Wake County

David Cox, who has opposed Raleigh development plans, files for city council seat

David Cox, a vocal opponent of large commercial development in North Raleigh, arrives to applause at the Wake County Board of Elections office on July 14, 2015. He filed for a seat on the Raleigh City Council and will challenge incumbent John Odom.
David Cox, a vocal opponent of large commercial development in North Raleigh, arrives to applause at the Wake County Board of Elections office on July 14, 2015. He filed for a seat on the Raleigh City Council and will challenge incumbent John Odom. mhankerson@newsobserver.com

David Cox, who has emerged as an outspoken critic of some development plans in North Raleigh, has filed to run for a seat on the city council.

Cox, 57, will run against incumbent John Odom in the Oct. 6 race to represent District B in northeast Raleigh.

Cox is a leader of the North Raleigh Coalition of Homeowners Association, which has become a strong mobilizing force in the community.

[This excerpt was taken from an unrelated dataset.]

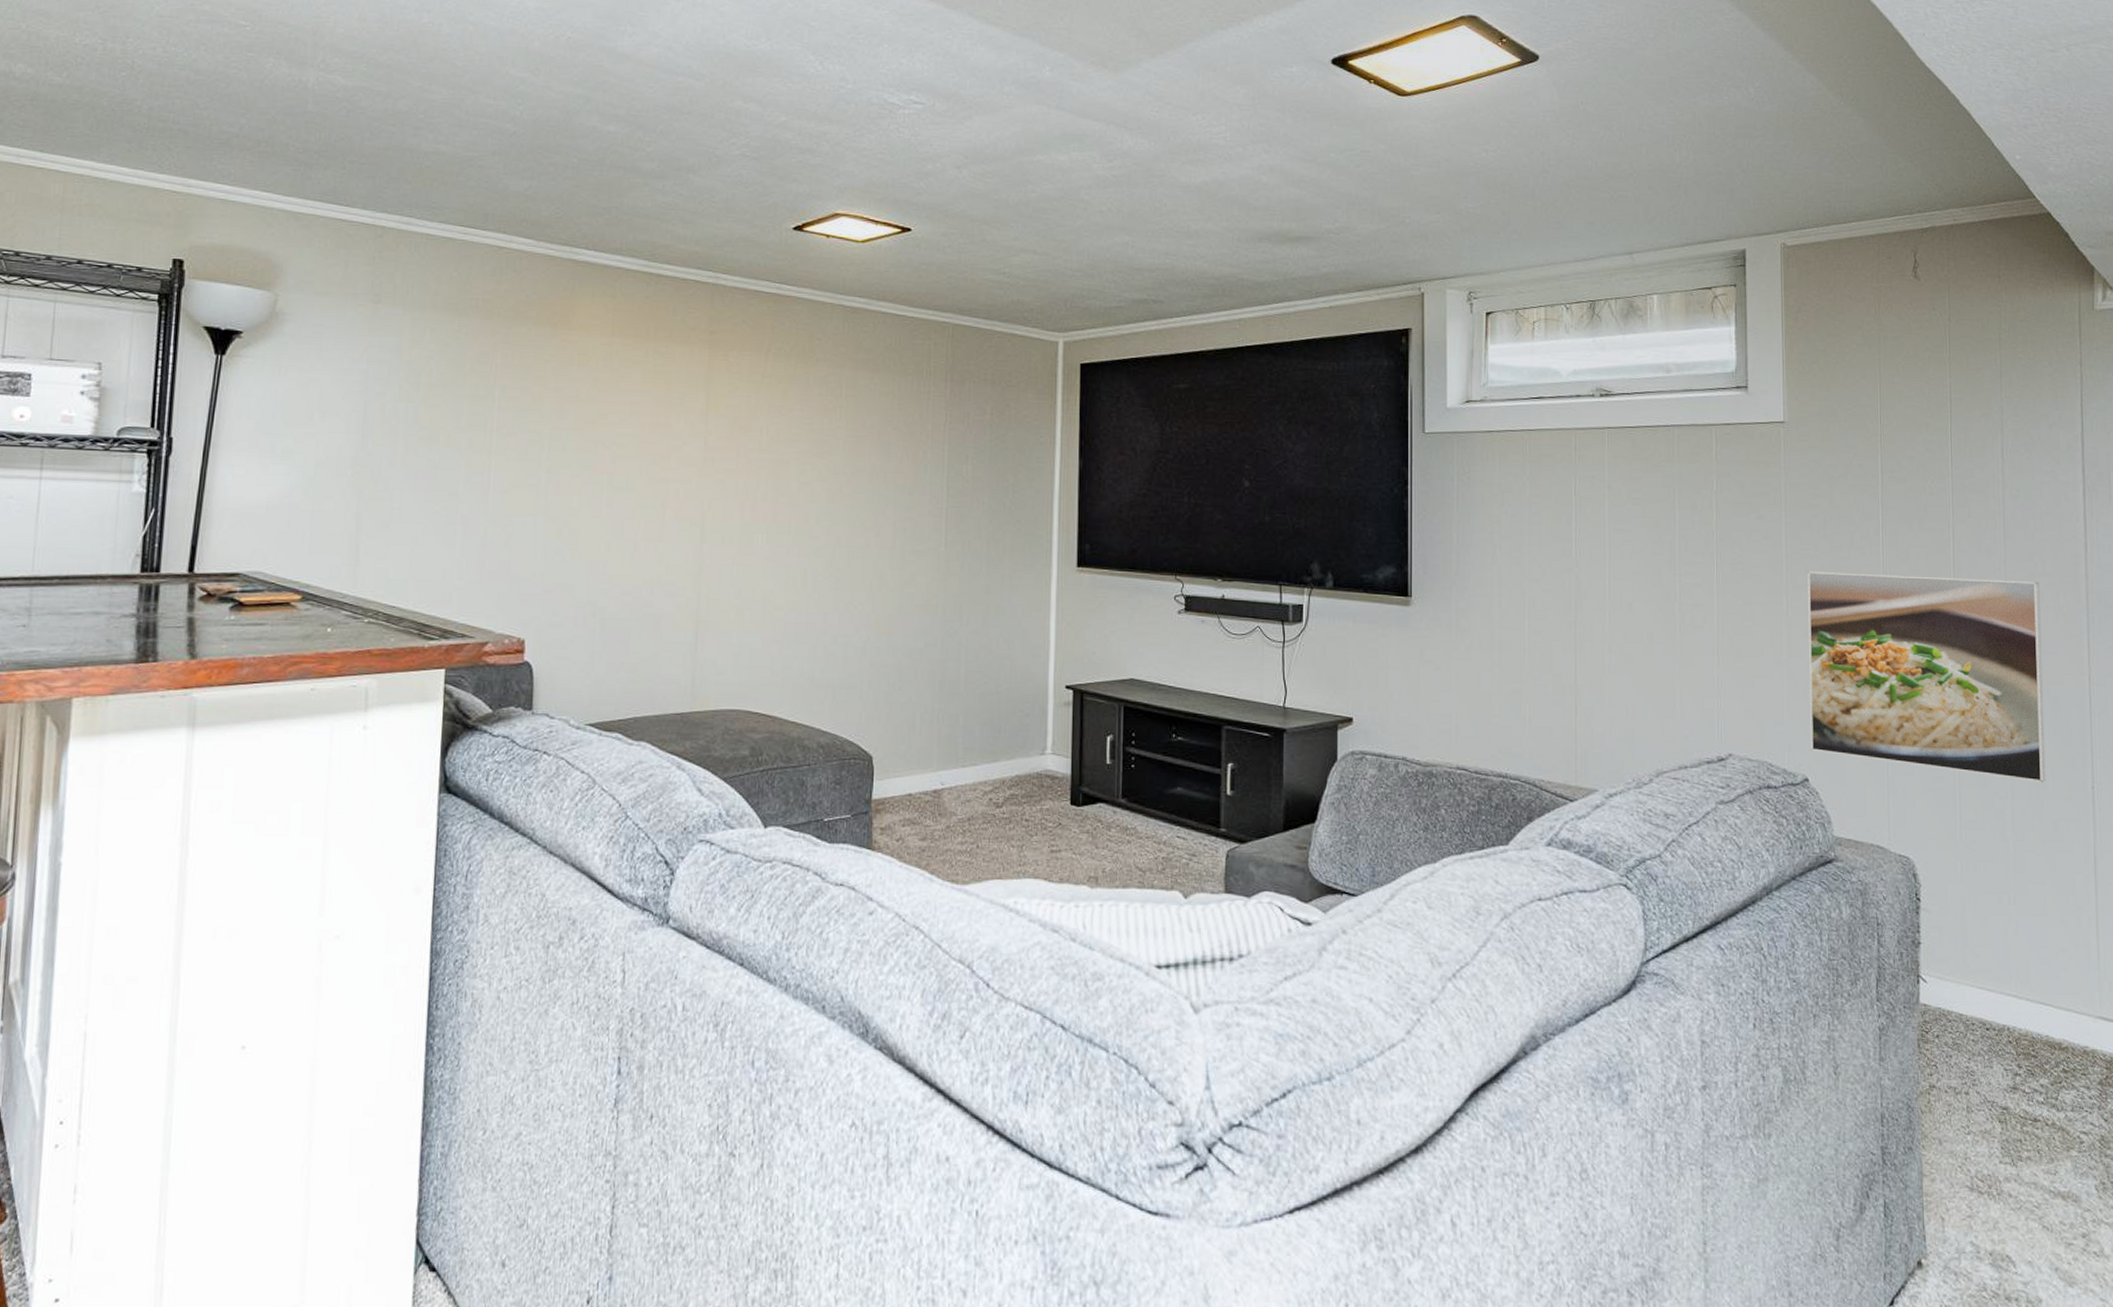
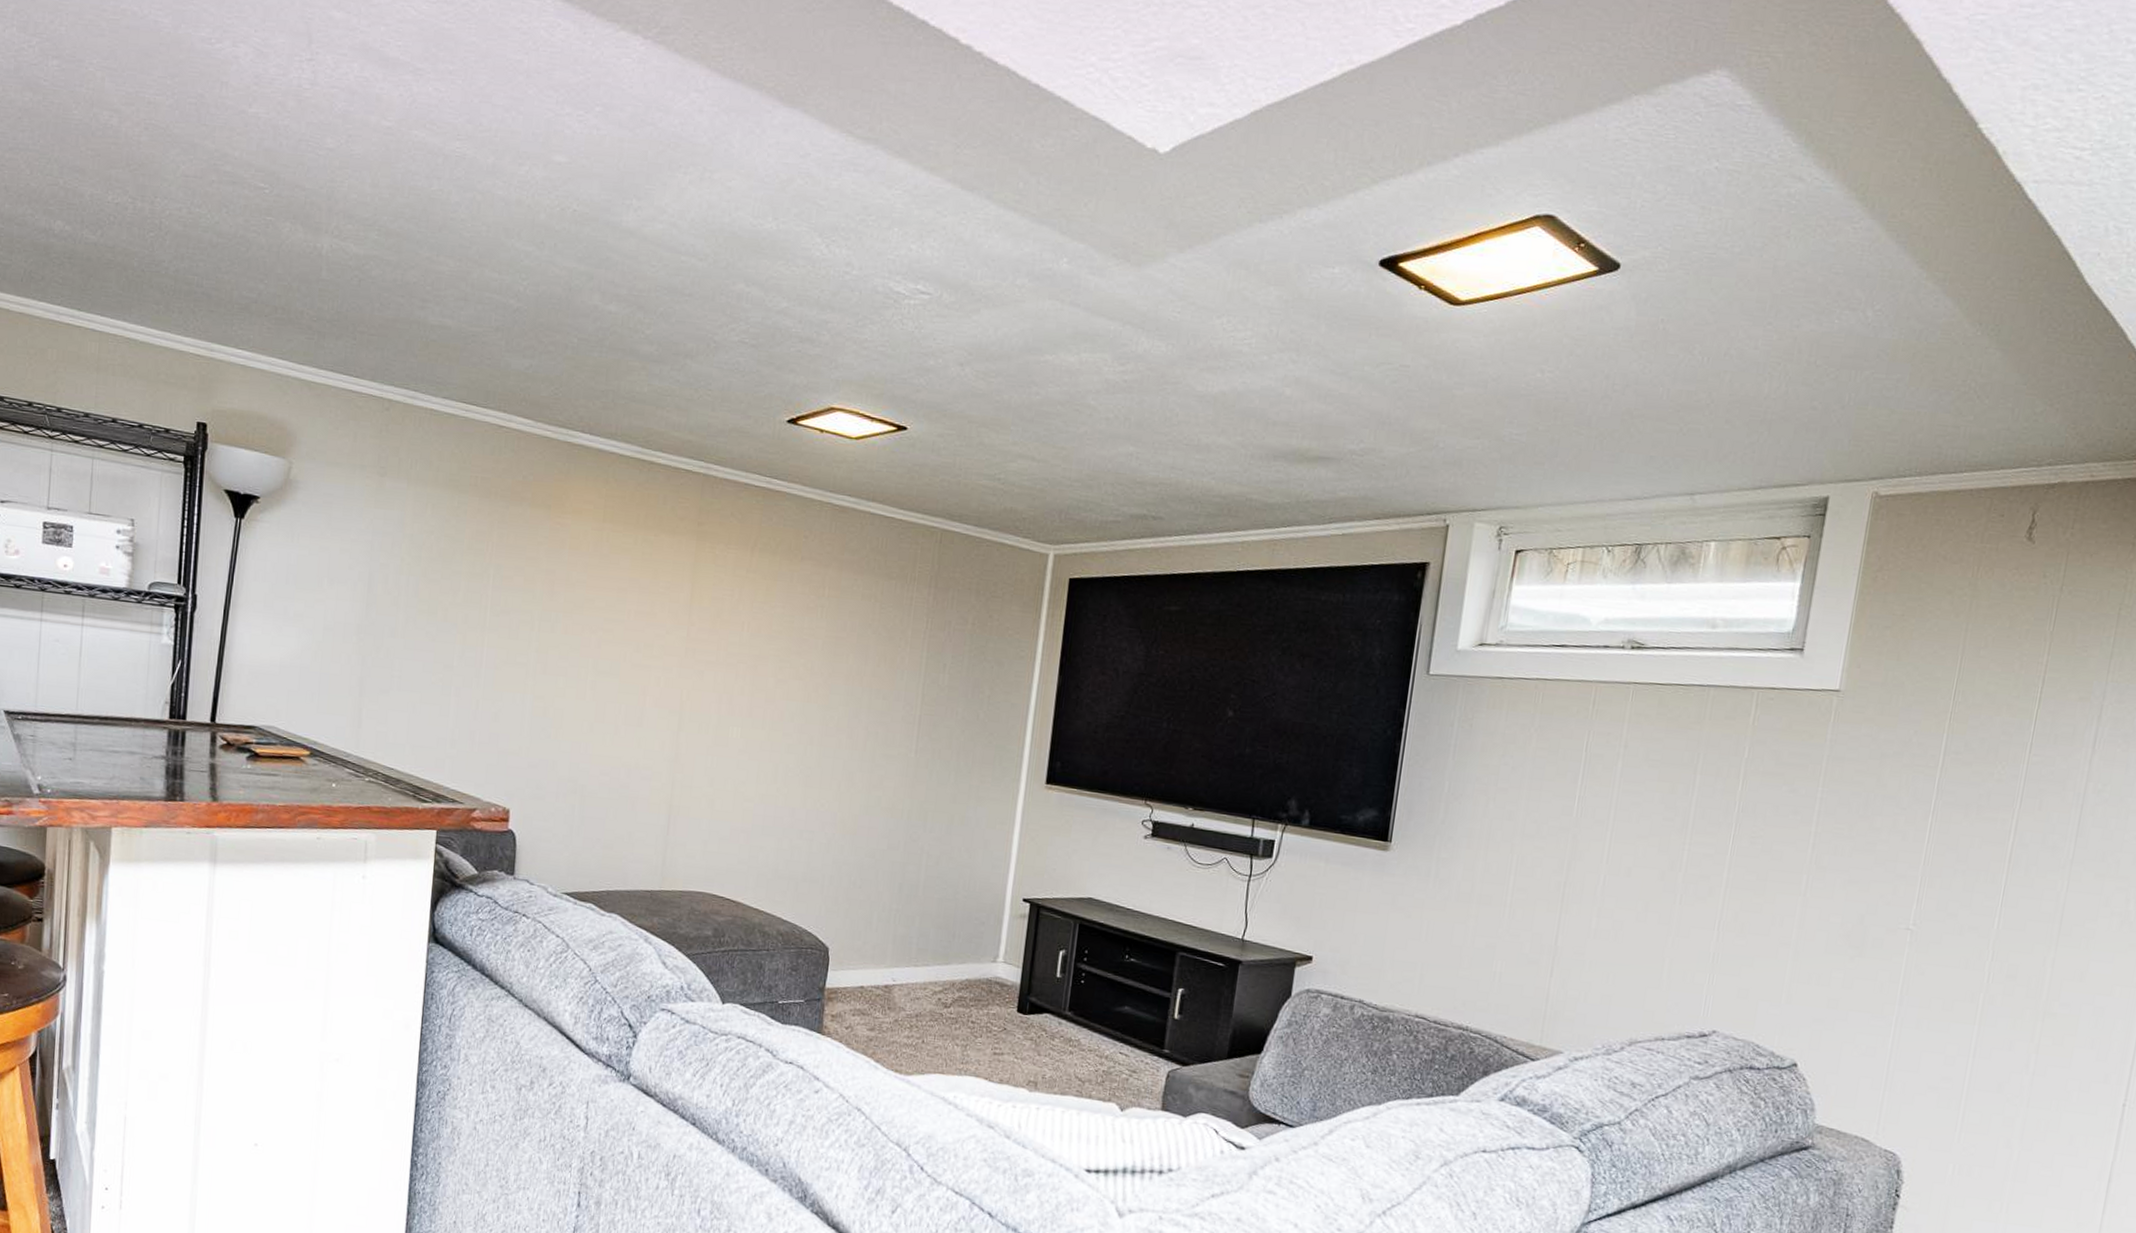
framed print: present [1808,571,2046,783] -> none [1806,852,2109,1095]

The group collected more than 3,700 signatures of people who opposed a plan for a Publix grocery store at Falls of Neuse and Dunn roads. More than 500 people attended a planning commission meeting earlier this year on the project.

In the end, the developer withdrew the request and the city council unanimously voted down the proposal.

Cox said that being able unite residents in the sprawling North Raleigh community isn’t the most important part of his campaign, though.

“I would like to work on city council to provide balance between ... developers and people who live in the city,” he said.

Cox works for ABB, a technology company. In his spare time, he said, he learns the ins and outs of Raleigh’s planning requirements, including the comprehensive plan and unified development ordinance.

He said he is not against development, as long as it fits with the neighborhood and is convenient for residents. Smart growth was one of the reasons Cox said he chose to move to Raleigh 14 years ago.

Back then, it was easier to develop projects without affecting entire neighborhoods, he said. But Raleigh is more built out now, and Cox said development needs to slow down.

“You can’t just have that same go-forward, nonstop attitude,” he said.

As Cox begins his campaign, he continues to fight against what he considers inappropriate development. He recently filed a protest petition against the city’s proposal that would allow mixed-use development at the intersection Falls of Neuse and Dunn roads.

Other candidates file

Other candidates who have filed for seats on city council include:

▪ Corey Branch in District C, Southeast Raleigh

▪ DeAntony Collins in District E, Northwest Raleigh

▪ Craig S. Ralph for an at-large seat

Branch has run against incumbent Eugene Weeks in the past. He has said he wants to strengthen the economy in a way that directly benefits Southeast Raleigh. He currently serves on the Raleigh Transit Authority.

Collins, who will run against incumbent Bonner Gaylord, is an education administrator who has said his focus includes helping the economy, improving public safety and making Raleigh a world-class, modern city.

Ralph will run against incumbents Russ Stephenson and Mary-Ann Baldwin. He is a developer who says Raleigh needs help managing its finances, including its debt. He serves on the Raleigh Transit Authority, as well as the Raleigh Downtown Improvement Commission and a study commission on Hillsborough Street.

He was a founding member of the nonprofit Southeast Raleigh Alliance.